▶ Your objective: In the records below, find the line containing "As we embark". Restate it and all the lines after it exactly, and omit the rest.

▶ Information shown:

========================================================================

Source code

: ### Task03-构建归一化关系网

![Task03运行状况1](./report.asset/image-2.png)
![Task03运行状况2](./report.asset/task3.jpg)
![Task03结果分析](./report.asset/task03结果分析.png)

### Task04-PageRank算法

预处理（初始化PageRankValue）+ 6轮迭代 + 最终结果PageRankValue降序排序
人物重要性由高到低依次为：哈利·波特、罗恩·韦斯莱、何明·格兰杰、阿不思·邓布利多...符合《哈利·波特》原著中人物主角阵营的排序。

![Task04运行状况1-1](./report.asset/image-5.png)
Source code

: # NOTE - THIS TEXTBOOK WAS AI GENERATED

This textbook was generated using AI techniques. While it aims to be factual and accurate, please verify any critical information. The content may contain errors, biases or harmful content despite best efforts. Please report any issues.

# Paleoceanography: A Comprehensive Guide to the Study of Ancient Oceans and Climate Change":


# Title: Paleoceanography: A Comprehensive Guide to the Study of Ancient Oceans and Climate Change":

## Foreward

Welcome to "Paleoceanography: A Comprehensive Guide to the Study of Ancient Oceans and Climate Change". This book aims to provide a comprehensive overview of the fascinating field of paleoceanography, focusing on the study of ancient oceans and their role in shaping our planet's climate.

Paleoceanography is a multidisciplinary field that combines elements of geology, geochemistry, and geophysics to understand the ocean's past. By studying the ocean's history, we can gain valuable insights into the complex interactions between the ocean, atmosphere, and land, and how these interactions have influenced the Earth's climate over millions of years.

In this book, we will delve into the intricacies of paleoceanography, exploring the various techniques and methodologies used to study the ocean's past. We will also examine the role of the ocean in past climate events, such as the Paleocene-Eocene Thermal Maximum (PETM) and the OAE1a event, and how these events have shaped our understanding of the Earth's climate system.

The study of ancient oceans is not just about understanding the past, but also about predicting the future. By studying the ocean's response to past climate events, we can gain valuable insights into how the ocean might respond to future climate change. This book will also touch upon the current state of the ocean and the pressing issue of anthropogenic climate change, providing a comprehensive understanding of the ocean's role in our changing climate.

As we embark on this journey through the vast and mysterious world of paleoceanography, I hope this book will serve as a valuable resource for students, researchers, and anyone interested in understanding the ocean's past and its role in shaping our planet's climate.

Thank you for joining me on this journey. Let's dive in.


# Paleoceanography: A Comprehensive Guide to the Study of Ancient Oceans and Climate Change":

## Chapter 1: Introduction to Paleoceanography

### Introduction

========================================================================

▶ Answer space:
As we embark on this journey through the vast and mysterious world of paleoceanography, I hope this book will serve as a valuable resource for students, researchers, and anyone interested in understanding the ocean's past and its role in shaping our planet's climate.

Thank you for joining me on this journey. Let's dive in.


# Paleoceanography: A Comprehensive Guide to the Study of Ancient Oceans and Climate Change":

## Chapter 1: Introduction to Paleoceanography

### Introduction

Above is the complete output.